Agora, vejamos o encontro trilateral entre política, ciência e saúde. Em jogo, a própria sobrevivência humana e, a partir dela, algo a que se propôs o próprio Cristo: “Eu vim para que todos tenham vida e, vida plena”. Em outras palavras: se temos uma vida biológica e ela é finita e vulnerável, que vivamos uma vida correta para alcançarmos a transcendência, para que justifiquemos a própria vida como uma oportunidade para que, de acordo com as nossas ações, embasadas no bom, no belo, no justo e no bem, em síntese, mudarmos de paradigma e possamos pensar na possibilidade, com liberdade (livre arbítrio), de um dia sermos dignos de estar ao lado do Criador. De lá para cá, 2020 anos de persuasão, mas também de divergências e conflitos, acerca de como sagrar e consagrar a nossa vida. Ir além da matéria, ir além da biologia, ir além da fisiologia, ir além do patrimonialismo (a propriedade sem função social e sem função pública).
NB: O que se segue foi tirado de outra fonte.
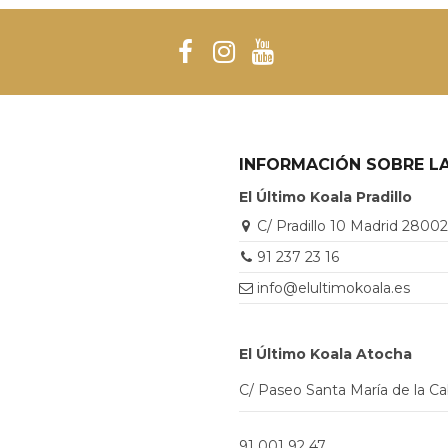
INFORMACIÓN SOBRE LA
El Último Koala Pradillo
C/ Pradillo 10 Madrid 2800
91 237 23 16
info@elultimokoala.es
El Último Koala Atocha
C/ Paseo Santa María de la C
91 001 92 47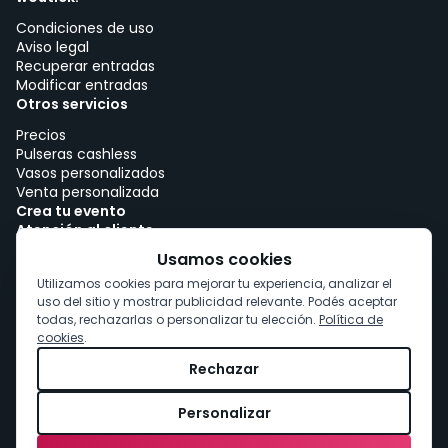
Condiciones de uso
Aviso legal
Recuperar entradas
Modificar entradas
Otros servicios
Precios
Pulseras cashless
Vasos personalizados
Venta personalizada
Crea tu evento
Atención al cliente
Trabajar con woutick!
Usamos cookies
Política de cookies
Utilizamos cookies para mejorar tu experiencia, analizar el
Consentimiento de cookies
uso del sitio y mostrar publicidad relevante. Podés aceptar
todas, rechazarlas o personalizar tu elección.
Política de
cookies
.
Rechazar
Personalizar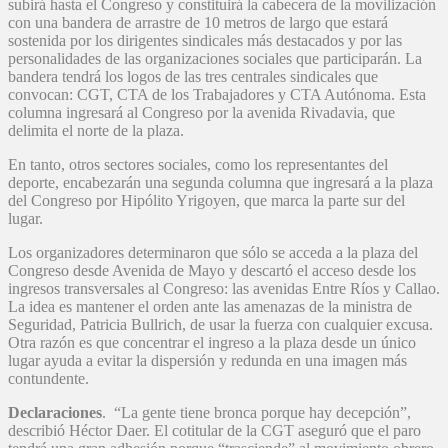
subirá hasta el Congreso y constituirá la cabecera de la movilización
con una bandera de arrastre de 10 metros de largo que estará
sostenida por los dirigentes sindicales más destacados y por las
personalidades de las organizaciones sociales que participarán. La
bandera tendrá los logos de las tres centrales sindicales que
convocan: CGT, CTA de los Trabajadores y CTA Autónoma. Esta
columna ingresará al Congreso por la avenida Rivadavia, que
delimita el norte de la plaza.
En tanto, otros sectores sociales, como los representantes del
deporte, encabezarán una segunda columna que ingresará a la plaza
del Congreso por Hipólito Yrigoyen, que marca la parte sur del
lugar.
Los organizadores determinaron que sólo se acceda a la plaza del
Congreso desde Avenida de Mayo y descartó el acceso desde los
ingresos transversales al Congreso: las avenidas Entre Ríos y Callao.
La idea es mantener el orden ante las amenazas de la ministra de
Seguridad, Patricia Bullrich, de usar la fuerza con cualquier excusa.
Otra razón es que concentrar el ingreso a la plaza desde un único
lugar ayuda a evitar la dispersión y redunda en una imagen más
contundente.
Declaraciones
. “La gente tiene bronca porque hay decepción”,
describió Héctor Daer. El cotitular de la CGT aseguró que el paro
O advento de mais uma pandemia, nomeada de “O novo coronavírus”, põe em questão a maneira como as nações e seus governantes têm lidado com esse trinômio da política, da ciência e da saúde. Viver para a política não significa viver sem um bom salário e viver sem as condições dignas e adequadas para exercê-la. Viver para a ciência não significa que o cientista tenha de viver somente de trabalho (labor) e reflexão (oração), ou seja, viver solitariamente no seu laboratório, olhando para um oratório qual monge asceta, separado do mundo e de suas pragas e vicissitudes. Ao contrário, o cientista vocacionado é aquele que quer viver bem, sim, mas quer, acima de todos e de tudo, o bem coletivo.
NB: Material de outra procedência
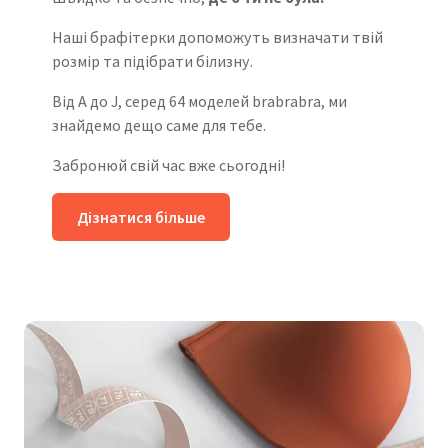
Наші брафітерки допоможуть визначати твій
розмір та підібрати білизну.
Від A до J, серед 64 моделей brabrabra, ми
знайдемо дещо саме для тебе.
Забронюй свій час вже сьогодні!
Дізнатися більше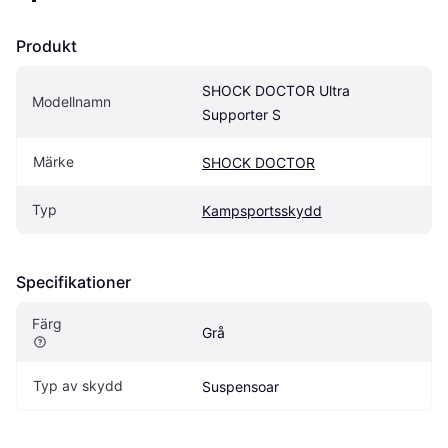
Produkt
SHOCK DOCTOR Ultra 
Modellnamn
Supporter S
Märke
SHOCK DOCTOR
Typ
Kampsportsskydd
Specifikationer
Färg
Grå
Typ av skydd
Suspensoar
Quanto ao cientista, não sendo um agnóstico, se sentirá santificando a sua vida se ajudar a prover o bem estar de todos e não apenas de si, dos seus e dos respectivos interesses. E o político? Haverá dedicação mais apontada para a sagração da vida e de suas ações do que estar, dedicadamente, no seu laboratório, oratório e parlatório a serviço do bem comum? E não se lhe exige sacerdócio e nem ascetismo, mas, ao contrário, ir sim, aonde o povo está, mas a serviço do povo e não utilizando o povo a seu serviço e pondo o povo a adorá-lo como se fosse um bezerro de ouro, inchado de vaidade.

Vejamos, agora, uma outra distinção, entre o que é interesse público e interesse do público. O interesse público demanda o planejamento e a ação baseados em conhecimento técnico e desejo de equanimidade e voltados para o bem coletivo, de imediato, médio e longo prazo. São as políticas sociais e as políticas públicas e todas as suas implicações com as realidades adversas a serem enfrentadas pelo trinômio Sociedade, Governo e Estado. Mais uma vez, a interveniência da categoria vocação e, consequentemente, da importância de vivermos em uma sociedade que possa ser autorreflexiva, ou seja, a possibilidade de que todos possamos ter opinião e participar dos debates e das decisões, nas mais variadas esferas da vida pública. E é isto que vai dar lastro às duas democracias: a Democracia Participativa legitimando a Democracia Representativa. E vai, igualmente, fundamentar uma ética para o Estado e, portanto, a construção de um Estado Ético, a se diferir do Estado-coerção.

O Estado ético vive para a sociedade, e não da só sociedade. Por fim, administrar o interesse público é, principalmente quando se está na condição de governante, orientar os recursos (com base no senso político, mas também do senso técnico) para a satisfação, dentro do possível, das necessidades de todos, algo diferente do que é ser demagógico: produzir efeitos ilusórios, alienação, aproveitando-se de ignorância, de crenças e de agradar os fãs (fanatismo), sobretudo quando nos seus coletivos corporificam subjetividades excludentes e antidemocráticas.  É quando a política em vez de engendrar o bem comum infla fenômenos como o populismo, o culto da personalidade e à falta de reflexão, pois deixa-se estar a cargo do chefe e seus supostos iluminados. Quando isto acontece, perecem todas as saúdes, inclusive, a saúde cívica.